111 · September 1, 2020, 5:02am

I don’t know what it exact means , if i convert a list it remind me to convert a ndarray ,but i have transfer it into ndarray ,then reminds me of what it is in the picture , appreciate for reply.

111 · September 1, 2020, 5:15am

i have solved this by add ‘as_nd_nparray’ behind ‘np.array(…)’,but why can’t direct convert numpy array as input

goldpiggy · September 1, 2020, 8:28pm

Hi @111, can you double check the version of D2L and MXNet are the aligned with the latest?

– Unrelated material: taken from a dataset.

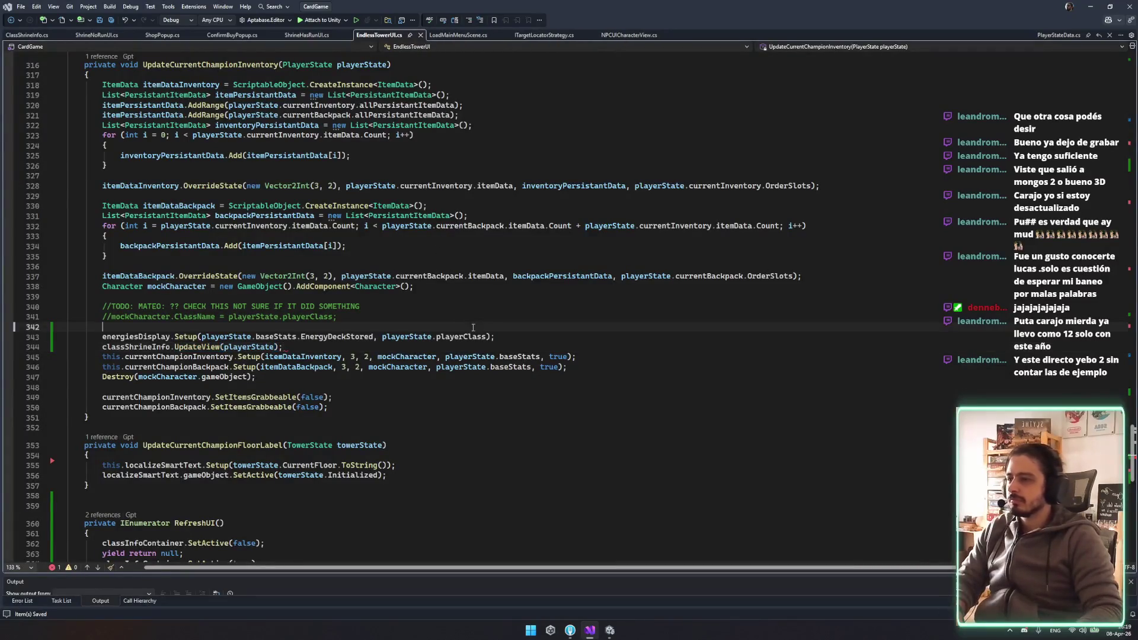
left_click(555, 335)
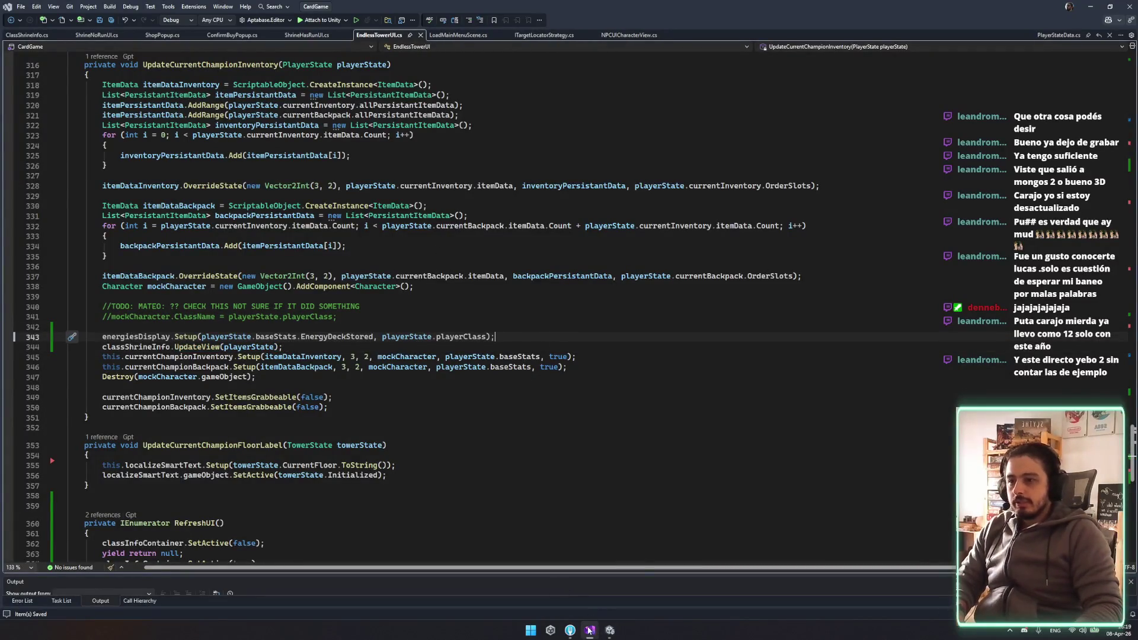
left_click(590, 631)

porrige · October 31, 2020, 10:45am

I have two questions for help…

run this notebook on a mxnet-gpu conda env, traning result is:
loss 0.371, 80766.9 tokens/sec on gpu(0)

run the same notebook on pytorch conda env, got
loss 0.373, 279056.6 tokens/sec on cuda:0

The hyperparameters (and cuda) are the same and I don’t kown why is the speed so different。 how to improve the training speed when using mxnet(gpu)？

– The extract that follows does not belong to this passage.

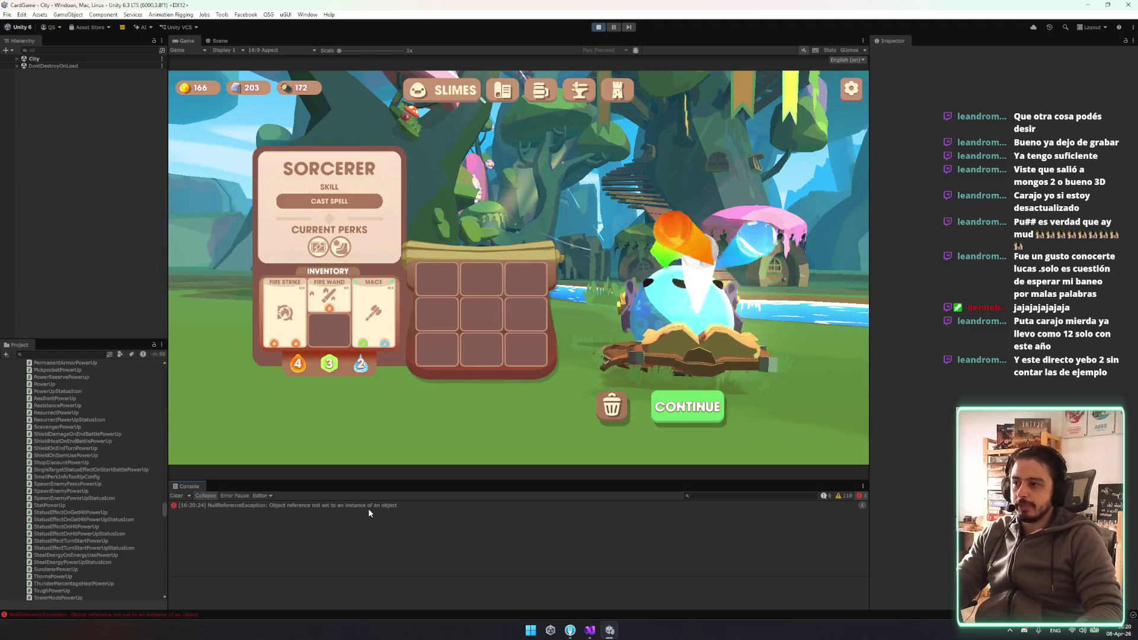
left_click(367, 505)
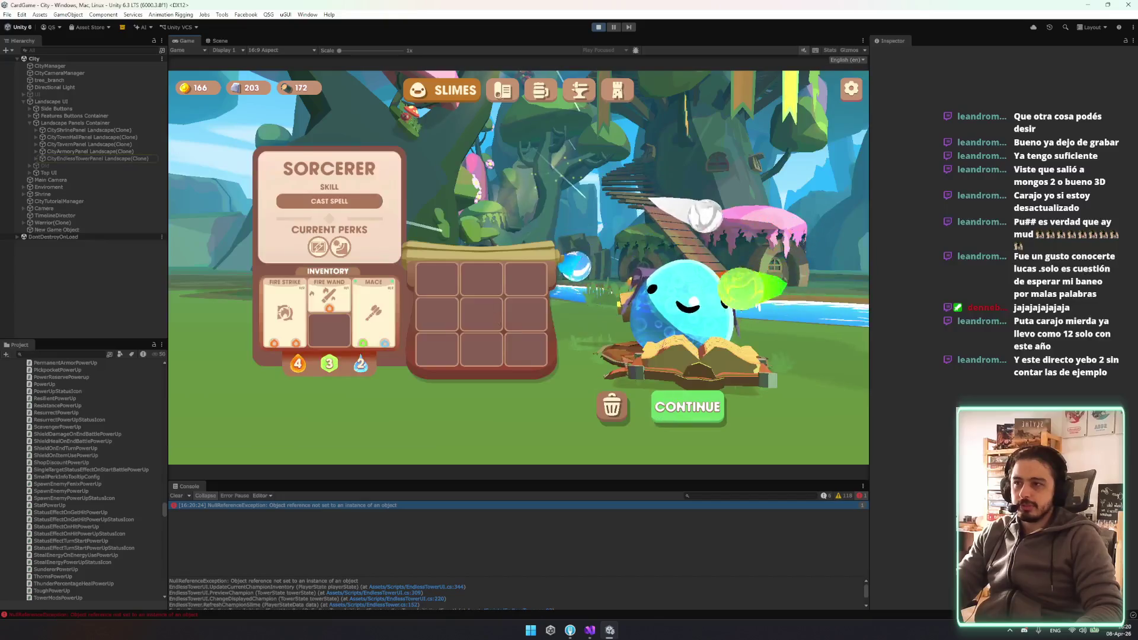
left_click(620, 92)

I followed the instructions of Exercises 1, set sparse_grad=True in nn.Embedding,

net.add(nn.Embedding(input_dim=len(vocab), output_dim=embed_size, sparse_grad=True),
        nn.Embedding(input_dim=len(vocab), output_dim=embed_size, sparse_grad=True))

but got an ValueError:

----> 2 net.initialize(ctx=device, force_reinit=True)
…
ValueError: mxnet.numpy.zeros does not support stype = row_sparse

Thanks in advance

goldpiggy · November 2, 2020, 11:28pm

Hi @porrige, great question! It is pretty common to see one library perform at much better speed compared with another library. This may mainly due to the former has some optimization applied on some operators.

nixonjin · December 29, 2020, 10:52am

I don’t quite understand why the i-th row of the weight matrix after training can be treated as embedding of the i-th word in the vocabulary. Is there anyone could give a deeper insight?